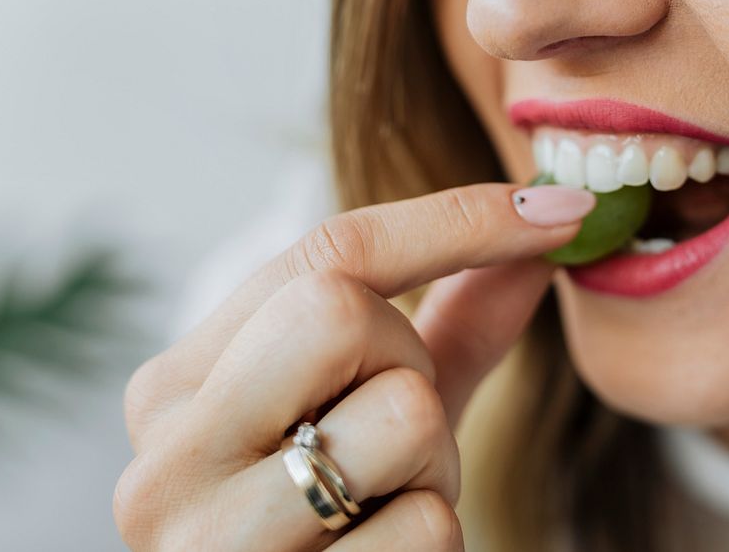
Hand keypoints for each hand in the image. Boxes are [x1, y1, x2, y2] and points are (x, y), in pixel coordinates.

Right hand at [114, 182, 593, 550]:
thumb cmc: (334, 522)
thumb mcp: (378, 416)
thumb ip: (449, 327)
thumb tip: (542, 233)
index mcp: (180, 385)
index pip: (325, 253)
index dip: (457, 220)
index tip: (558, 209)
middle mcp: (171, 451)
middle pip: (341, 308)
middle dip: (410, 358)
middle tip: (395, 426)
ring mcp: (211, 537)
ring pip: (402, 413)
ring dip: (434, 462)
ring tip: (385, 503)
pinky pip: (425, 525)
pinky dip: (430, 535)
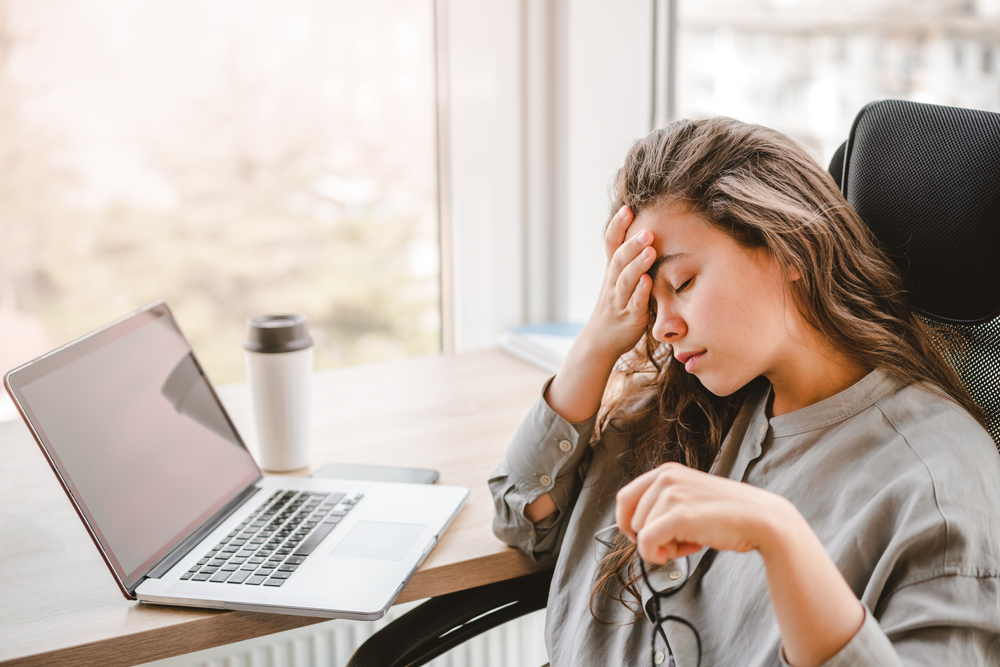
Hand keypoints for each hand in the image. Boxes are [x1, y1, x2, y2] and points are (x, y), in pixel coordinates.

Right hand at [578, 205, 655, 362]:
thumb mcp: (618, 282)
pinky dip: (640, 292)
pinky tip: (647, 281)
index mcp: (611, 272)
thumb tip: (646, 235)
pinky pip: (634, 303)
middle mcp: (612, 284)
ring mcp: (619, 301)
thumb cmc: (615, 308)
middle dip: (631, 244)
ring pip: (625, 280)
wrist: (599, 341)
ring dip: (637, 264)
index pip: (610, 245)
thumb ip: (629, 261)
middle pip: (618, 260)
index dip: (617, 226)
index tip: (627, 208)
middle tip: (647, 230)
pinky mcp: (629, 318)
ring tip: (650, 250)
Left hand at [615, 462, 788, 563]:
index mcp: (665, 471)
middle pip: (631, 520)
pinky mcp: (679, 514)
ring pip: (641, 534)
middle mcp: (665, 477)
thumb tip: (635, 529)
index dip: (628, 523)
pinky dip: (656, 555)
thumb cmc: (726, 513)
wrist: (760, 519)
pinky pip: (646, 543)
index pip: (624, 498)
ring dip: (663, 546)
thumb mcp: (688, 497)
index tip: (642, 536)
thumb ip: (662, 504)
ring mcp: (671, 494)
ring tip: (692, 540)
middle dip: (652, 538)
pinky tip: (684, 551)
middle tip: (680, 540)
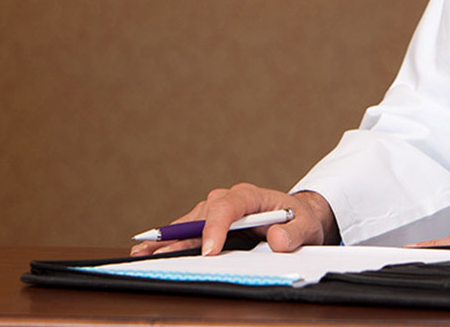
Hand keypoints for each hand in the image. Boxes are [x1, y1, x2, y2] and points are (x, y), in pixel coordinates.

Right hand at [130, 183, 339, 256]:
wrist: (296, 217)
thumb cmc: (300, 220)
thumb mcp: (306, 228)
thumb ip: (294, 235)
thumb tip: (277, 240)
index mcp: (250, 195)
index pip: (228, 207)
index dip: (215, 228)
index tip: (208, 251)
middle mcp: (228, 199)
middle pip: (201, 215)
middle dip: (179, 235)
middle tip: (157, 253)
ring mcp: (215, 209)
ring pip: (189, 223)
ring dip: (167, 238)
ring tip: (142, 252)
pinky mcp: (209, 222)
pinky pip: (188, 230)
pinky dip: (170, 241)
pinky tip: (149, 250)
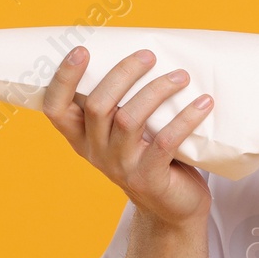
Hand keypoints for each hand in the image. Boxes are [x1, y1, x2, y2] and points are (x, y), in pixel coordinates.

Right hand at [40, 46, 214, 228]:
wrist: (171, 208)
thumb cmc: (149, 155)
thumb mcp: (125, 132)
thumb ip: (121, 102)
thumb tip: (142, 49)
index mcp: (81, 137)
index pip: (55, 108)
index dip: (63, 79)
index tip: (82, 50)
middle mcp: (96, 152)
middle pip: (98, 106)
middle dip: (123, 74)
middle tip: (149, 55)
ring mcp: (121, 167)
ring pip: (129, 120)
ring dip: (157, 91)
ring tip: (180, 76)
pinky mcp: (149, 178)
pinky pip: (165, 142)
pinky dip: (185, 118)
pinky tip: (203, 103)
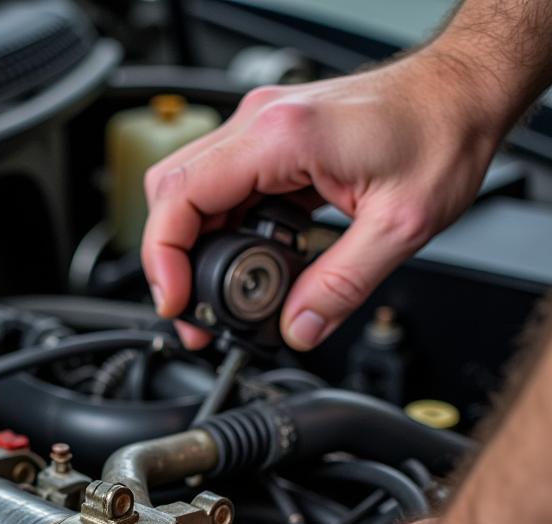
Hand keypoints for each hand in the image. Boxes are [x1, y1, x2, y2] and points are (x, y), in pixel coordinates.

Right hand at [141, 48, 502, 350]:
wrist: (463, 92)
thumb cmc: (442, 131)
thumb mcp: (400, 226)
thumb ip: (342, 286)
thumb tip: (298, 329)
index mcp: (281, 137)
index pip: (181, 196)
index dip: (164, 258)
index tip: (178, 301)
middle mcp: (260, 124)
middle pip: (171, 193)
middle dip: (170, 260)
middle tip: (194, 311)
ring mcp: (261, 129)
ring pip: (190, 192)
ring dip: (192, 248)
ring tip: (218, 296)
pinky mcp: (271, 143)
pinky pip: (221, 189)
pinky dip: (219, 231)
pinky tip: (243, 262)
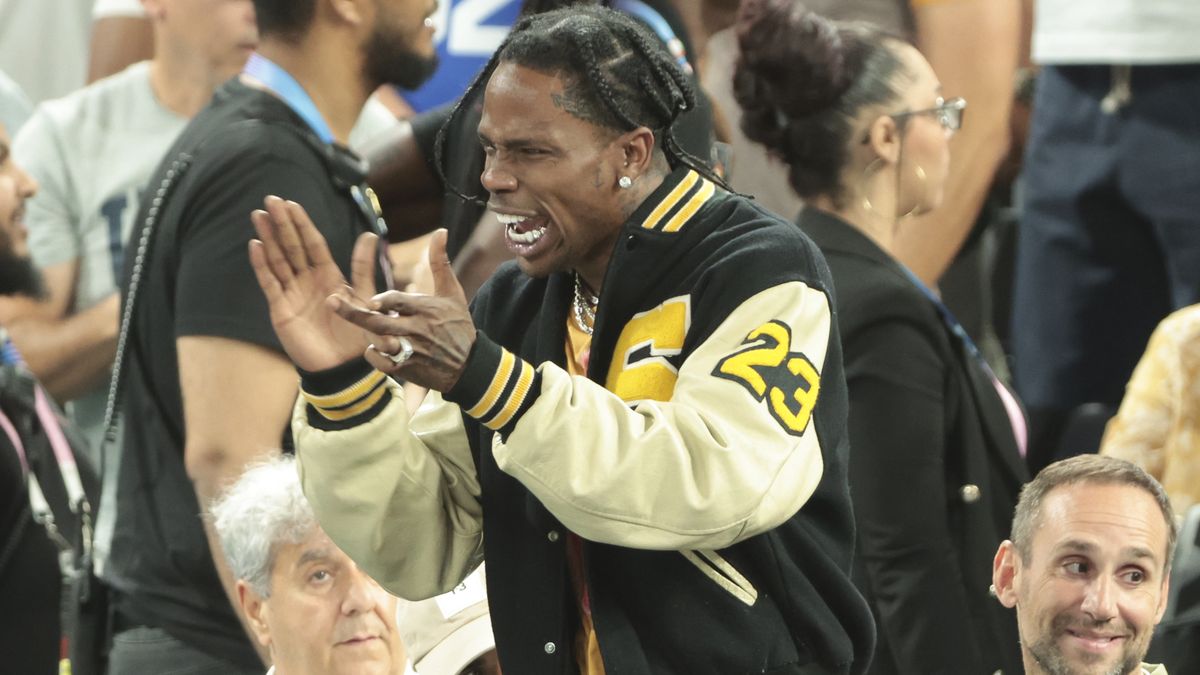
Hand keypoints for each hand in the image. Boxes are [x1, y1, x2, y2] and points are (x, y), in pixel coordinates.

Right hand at [249, 196, 377, 371]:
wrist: (346, 367)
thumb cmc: (358, 334)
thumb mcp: (364, 296)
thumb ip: (362, 266)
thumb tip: (369, 234)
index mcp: (328, 276)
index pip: (312, 244)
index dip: (302, 224)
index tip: (291, 204)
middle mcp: (308, 281)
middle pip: (292, 247)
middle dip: (282, 224)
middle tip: (270, 200)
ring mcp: (293, 294)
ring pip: (278, 260)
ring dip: (268, 238)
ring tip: (258, 215)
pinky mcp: (281, 310)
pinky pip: (270, 283)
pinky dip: (262, 265)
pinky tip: (255, 245)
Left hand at [330, 229, 475, 392]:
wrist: (469, 366)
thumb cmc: (458, 326)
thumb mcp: (452, 293)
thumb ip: (440, 262)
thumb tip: (440, 231)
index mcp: (425, 310)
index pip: (399, 303)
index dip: (384, 301)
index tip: (371, 301)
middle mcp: (416, 330)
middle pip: (380, 323)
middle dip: (354, 314)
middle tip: (331, 302)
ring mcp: (410, 351)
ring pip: (378, 342)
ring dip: (364, 334)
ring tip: (351, 323)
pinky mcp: (406, 369)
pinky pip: (379, 361)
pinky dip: (373, 354)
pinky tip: (375, 346)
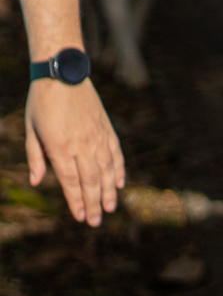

..........

Where a line of the data contains the string "wrist", include it in a count, and state that count alone.

7